Minha gárgula favorita!

Bom, para subir na torre e visitar a moradia do Corcunda é preciso subir 387 degraus estreitos em uma escada em espiral já gasta pelos seus muitos anos. No entanto, a vista lá de cima é magnífica e faz a gente esquecer rapidinho dos degraus tortos. Na verdade, dá vontade de permanecer ali fazendo companhia para as graciosas e ao mesmo tempo medonhas gárgulas.

Na torre ainda vemos o Emannuel, o único sino original que resistiu à Revolução Francesa, já que os demais foram todos derretidos e fundidos. O resistente Emannuel só toca agora em datas especiais como Natal, Páscoa, Pentecostes, Anunciação ou em caso de falecimento do Papa. Também foi esse sino que trouxe a boa notícia do final das duas Grandes Guerras Mundiais. Fico imaginando quão especial não deve ter sido ouvir o Emannuel tocar anunciando o final de dois períodos tão turbulentos e tão tristes da História Mundial. O próprio som da libertação!

Coisas que podem ser ditas sobre o desventurado Quasímodo é que suas pernas deviam ser bem fortes para subir 387 degraus todos os dias, que seus ouvidos eram potentes para poder ouvir de perto o sino de 13 toneladas tocar, e que seus olhos se beneficiavam com a bela vista da janela de sua morada.

A fila para subir pode ser mais desanimadora que os velhos degraus em caracol, pois, além de grande, também é demorada já que sobem poucas pessoas a cada vez. Mas como já falei, mais do que vale a pena. O ingresso custa 10,00 euros, mas está incluso no Paris Pass. Para quem preferir uma fila virtual, basta baixar o aplicativo JeFile. Basta reservar o horário e aparecer na hora marcada. É possível fazer a reserva a partir de 7:30, mas sempre no mesmo dia da sua visita. A entrada para a torre está localizada fora da catedral, no lado esquerdo, na rue du Cloister Notre-Dame.

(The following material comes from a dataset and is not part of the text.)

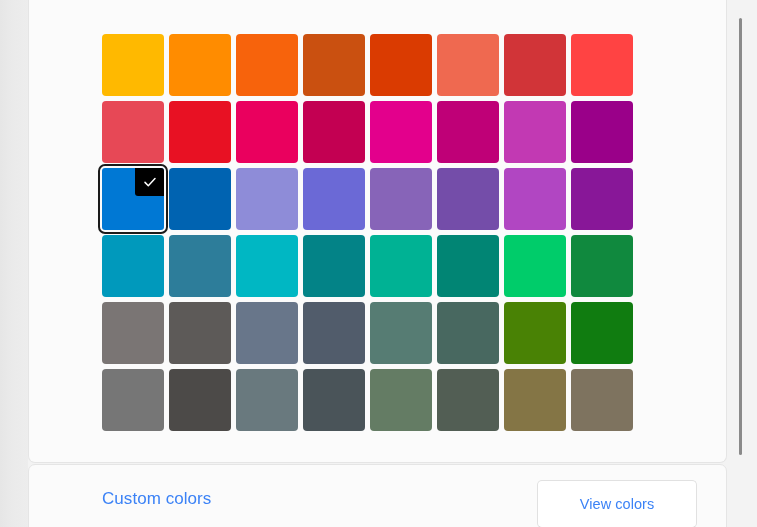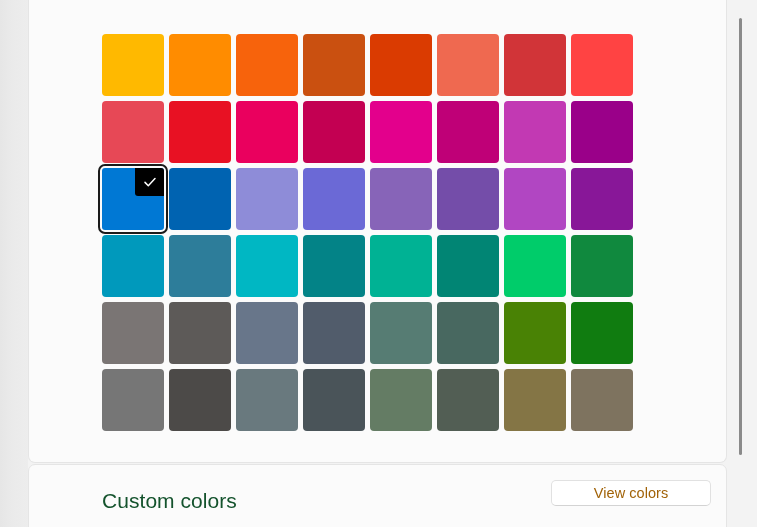"Custom colors" #custom-colors-label { color: #14532d -> #3b82f6; font-size: 21px -> 17px }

Para subir, fui fazendo algumas pausas no caminho, mas para descer, acabei indo direto. O resultado de descer os 387 degraus em espiral foi uma verdadeira prova de equilíbrio para mim. Sai andando na frente da catedral parecendo uma bêbada, pois não conseguia de forma alguma andar em linha reta no chão. Como eu ainda ria muito dessa situação, imagino a impressão que causei. Mas tudo bem, posso dizer que foi o vinho que tomei com as gárgulas. Um brinde a todas elas!

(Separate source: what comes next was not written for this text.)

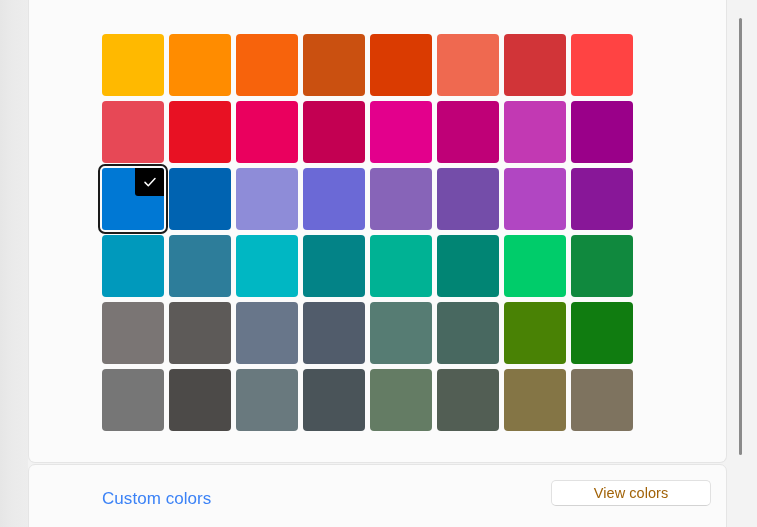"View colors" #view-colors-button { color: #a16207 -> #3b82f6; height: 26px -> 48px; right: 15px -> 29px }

A catedral é aberta todos os dias das 8:00 às 18:45, estendendo o horário até 19:15 aos sábados e domingos. A entrada é livre, mas não é permitido portar nenhum tipo de bagagem.

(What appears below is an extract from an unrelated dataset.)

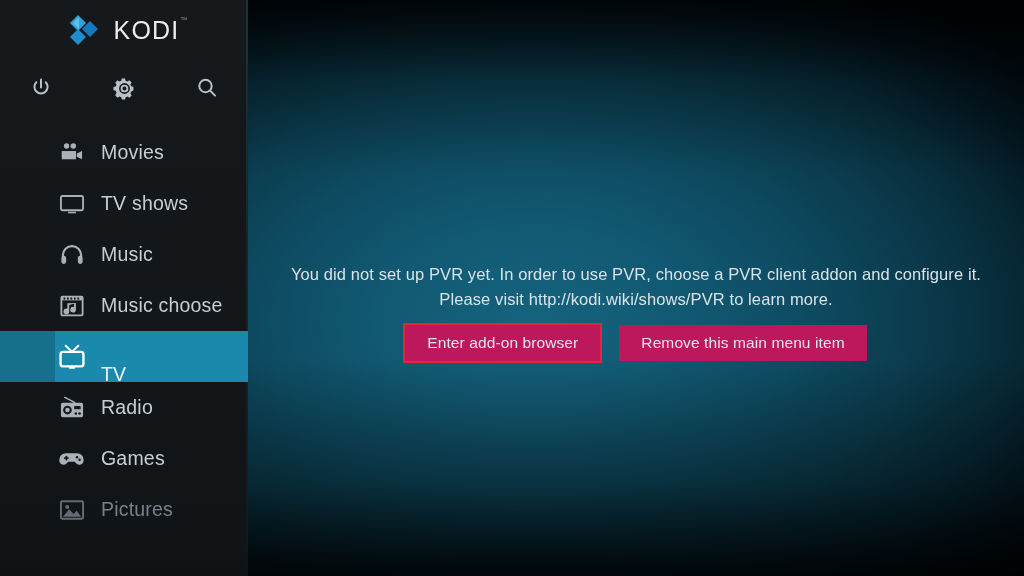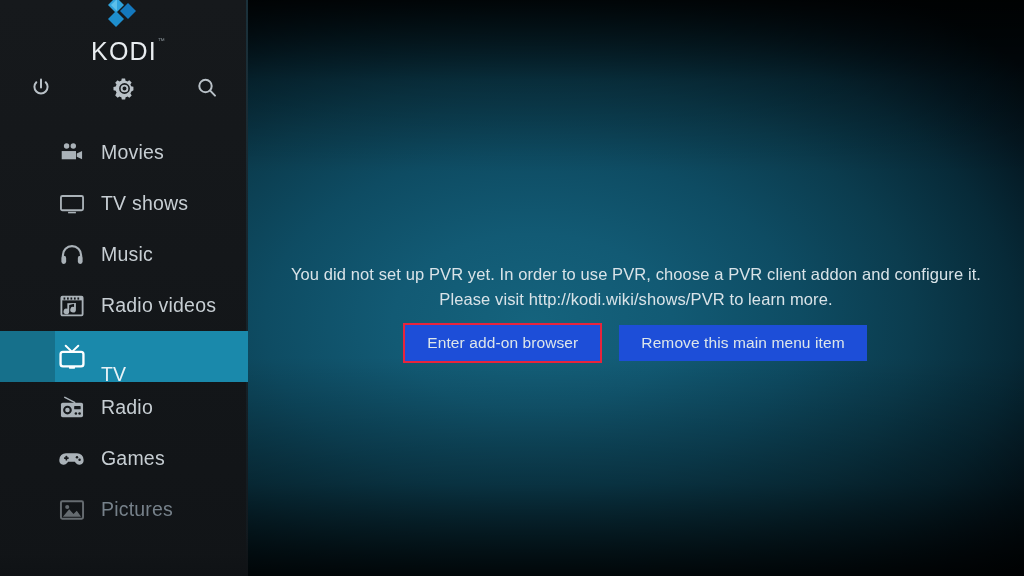"KODI" .logo-row { flex-direction: column -> none }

As linhas do metrô 4 (Station Cité ou Saint-Michel), 1 e 11 (Station Hôtel de Ville), 10 (Station Maubert-Mutualité ou Cluny – La Sorbonne), 7, 11 e 14 (Station Châtelet) ou RER, linhas B (Station Saint-Michel – Notre-Dame) ou (Station Saint-Michel – Notre-Dame) levam até à Notre-Dame. Para quem preferir ir de ônibus, as opções são as linhas 21, 24, 27, 38, 47, 85 e 96. Paris é uma festa do transporte público!